Message 2231 represents the empirical validation of an optimization hypothesis. The Phase 8 dual-worker GPU interlock was a surgical change: narrow a mutex, spawn an extra worker, and let the GPU stay busy. The 13.2% throughput improvement (from 50.7s to 44.0s per proof) is substantial for a production proving system where every second of GPU time costs money.

But the deeper significance lies in what this benchmark enabled next. The subsequent partition_workers sweep (Chunk 1 of Segment 24) systematically tested pw values from 10 to 20, finding that pw=10-12 produced even better results (43.5s/proof). This sweep was only meaningful because Phase 8 had established a new baseline — without the dual-worker interlock, the optimal partition_workers setting might have been different.

The message also demonstrates a crucial principle of systems optimization: the best optimizations are those that change the bottleneck. Phase 8 didn't just make the code faster in isolation; it shifted the bottleneck from GPU idle time to CPU contention, opening new avenues for improvement. The partition_workers sweep that followed was a direct response to this shifted bottleneck.

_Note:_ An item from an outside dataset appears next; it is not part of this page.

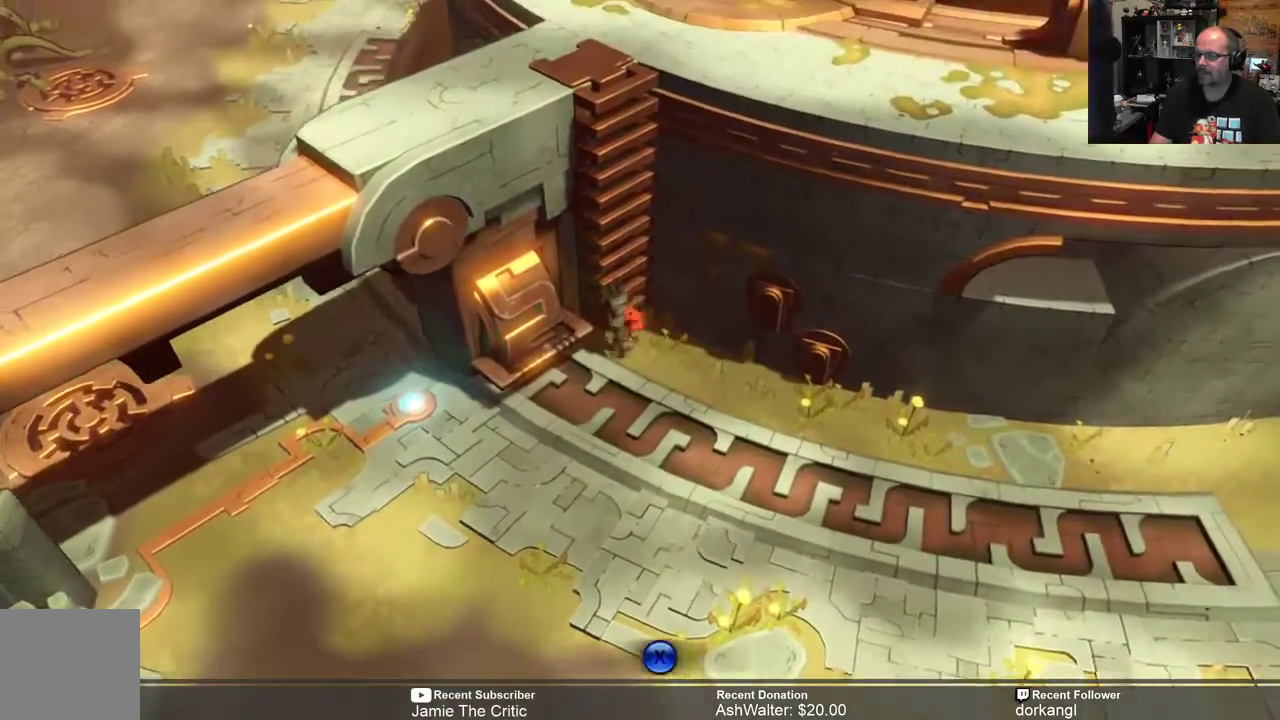
{"buttons": ["R2"], "left_stick": "up", "right_stick": "center", "events": [[17, "left_stick", "up-left"], [283, "left_stick", "up"]]}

In the end, this single bash command — a batch benchmark run at 1:01 AM on February 19, 2026 — captured the moment when months of optimization work crystallized into a measurable result. The 44.0 seconds per proof wasn't just a number; it was proof that the dual-worker interlock worked, that the mutex narrowing was correct, and that the cuzk proving engine was now 13.2% closer to production efficiency.